TRIBUNNEWS.COM – Laksamana Sam Paparo, komandan Komando Indo-Pasifik Amerika Serikat (AS), mengatakan konflik yang berkepanjangan di Ukraina dan Timur Tengah mengikis inventaris pertahanan udara Amerika.
Pernyataan tersebut disampaikan dalam sebuah acara pada Selasa (31 Oktober 2024).
Situasi ini semakin menarik perhatian pemerintahan baru Presiden terpilih Donald Trump yang cenderung skeptis terhadap keterlibatan militer AS di luar negeri.
Kutipan dari Reuters dan The Guardian Konflik di Ukraina dan Timur Tengah tidak hanya berdampak pada stabilitas kawasan, namun juga mengancam kemampuan AS dalam merespons ancaman di kawasan Asia-Pasifik.

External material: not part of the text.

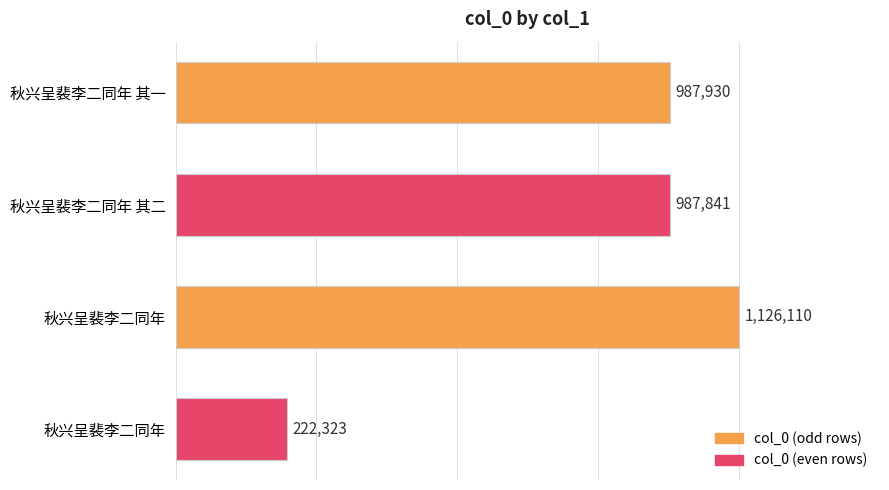

Does the chart contain stacked bars?

No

“Karena beberapa sistem pertahanan Patriot dan rudal udara-ke-udara sudah beroperasi, maka tidak jujur jika mengatakan sebaliknya,” kata Paparo.
Pernyataan Laksamana Paparo menggarisbawahi perlunya meninjau kembali kesiapan pertahanan Amerika di tengah meningkatnya ketegangan global.
Ia menekankan bahwa belanja pertahanan udara AS menjadi beban bagi kesiapan negara tersebut dalam merespons ancaman di kawasan Asia-Pasifik, terutama mengingat Tiongkok sebagai musuh paling mampu di dunia modern.
Pemerintahan Presiden Joe Biden terus mempersenjatai Ukraina dan Israel dengan sistem pertahanan udara canggih, termasuk pengiriman rudal Patriot dan Sistem Rudal Anti-Pesawat Canggih Nasional.
AS juga baru-baru ini mengerahkan THAAD (Terminal High Altitude Defense System) ke Israel, lengkap dengan sekitar 100 tentara untuk mengoperasikannya. Memburuknya perang Rusia-Ukraina
Di sisi lain, perang di Ukraina sedang berkecamuk.
Baru-baru ini, Rusia melancarkan serangan baru dengan rudal balistik ke kota Dnipro sebagai tanggapan atas dukungan militer AS dan Inggris terhadap Ukraina.
Sementara akibat penyerangan Rusia ke Sumy, dua orang tewas dan puluhan lainnya luka-luka.
Otoritas regional mengkonfirmasi bahwa serangan itu melibatkan drone yang menyerang pemukiman damai.
Hingga saat ini, tanggapan internasional terhadap serangan Rusia masih minim.
Juru bicara Sekretaris Jenderal PBB Antonio Guterres menyebut penggunaan rudal balistik jarak menengah oleh Rusia merupakan peristiwa yang meresahkan.
– Ini menuju ke arah yang salah – kata Stéphane Dujarric dan meminta semua pihak untuk mengurangi eskalasi konflik dan melindungi warga sipil.
Ketegangan regional terus meningkat, Ukraina menyerang wilayah Rusia menggunakan senjata dari Barat.
Hal ini memperumit konflik yang telah berlangsung lebih dari 33 bulan.